In some LMS programs, the decision to apply prism thinning may be based upon a combination of the first two parameters. Depending on the settings selected by the individual laboratory, the program will apply prism thinning only under certain conditions. For example, the program may be set to apply prism thinning only if the total power in the vertical meridian is plus and the PRP falls above the datum line. If either of these conditions is not met, the program will not apply prism thinning to the order.

Since subsequent pairs of eyewear are sometimes ordered from different laboratories (or, even if the same laboratory fabricates subsequent pairs, perhaps there have been changes in the calculation parameters or the LMS program itself), the amount of prism thinning the patient receives may vary from eyewear to eyewear.

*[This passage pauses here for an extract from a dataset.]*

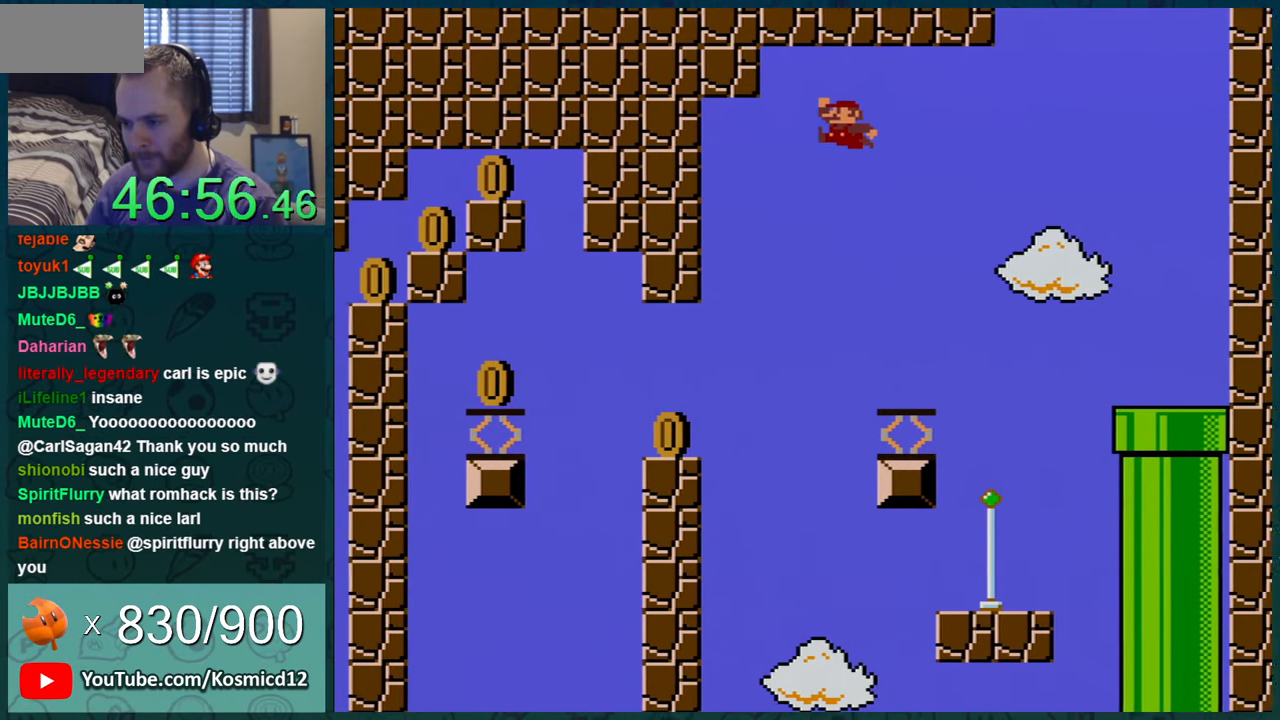
{"buttons": ["B", "Y", "DPAD_LEFT"], "events": []}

fig4Usually, a patient’s Rx remains fairly stable from year to year; therefore, the parameter most likely to impact the calculation of prism thinning is the location of the PRP relative to the datum line. The PRP/datum line relationship is influenced by: 1.) The fitting height, and 2.) The “B” measurement of the frame. In Figure 4, the PRP is 4mm below the fitting reference point (aka, the “fitting cross”). Although the PRP is 4mm below the fitting cross on many PAL designs, the separation between fitting cross and the PRP varies from as little as 2mm to as much as 6mm; one manufacturer places the PRP at the fitting cross. All Varilux designs use a 4mm spacing between the fitting cross and the PRP, for other progressives, consult your manufacturer-supplied layout chart.

The PRP will be positioned above the datum line whenever the fitting height is greater than 1/2 the “B” measurement of the frame (e.g., if the “B” measurement is 35 and the fitting height is 22, the PRP will fall 0.5mm above the datum line).

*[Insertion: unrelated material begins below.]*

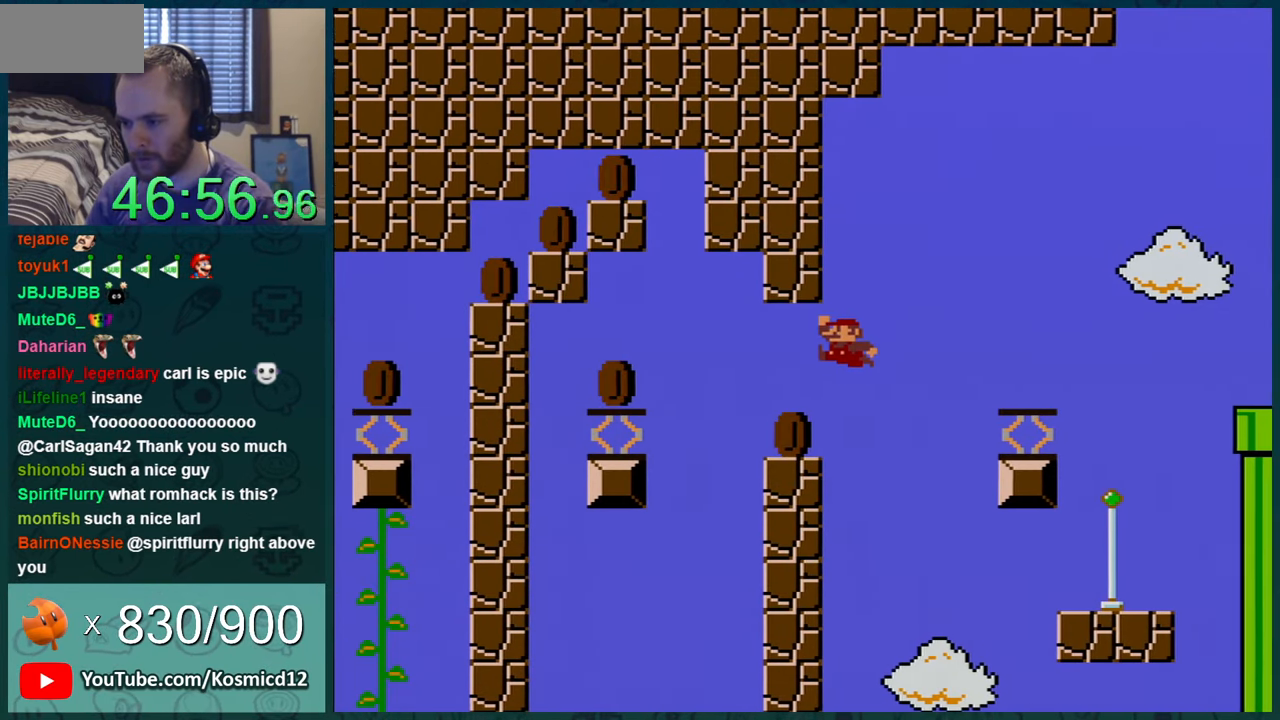
{"buttons": ["Y"], "events": [[50, "B", "up"], [234, "DPAD_LEFT", "up"], [267, "DPAD_RIGHT", "down"], [401, "DPAD_RIGHT", "up"]]}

To demonstrate how prism thinning can be applied to one spectacle order- but not the next, consider the two orders above on a system that has been set to only apply prism thinning to lenses in which the vertical meridian has plus power and a PRP which falls above the datum line.

In most cases, the change in prism thinning will go unnoticed by the patient. However, a certain percentage will notice a difference (understandably, it may be hard for them to describe the difference— leading to various comments and complaints which may be vague).


Prism thinning rarely affects the wearer’s visual experience with a PAL. However, changes in the amount of prism thinning may have undesirable side effects on PAL performance for a small percentage of patients. If a previously successful PAL wearer fails to adapt to new eyewear—and all other parameters (fit, Rx accuracy, etc.) have been eliminated, consider the following steps:

  1. Measure the amount of prism thinning present in the patient’s previous PAL spectacles, and
  2. Specify the same amount of prism thinning to be applied in new PAL orders.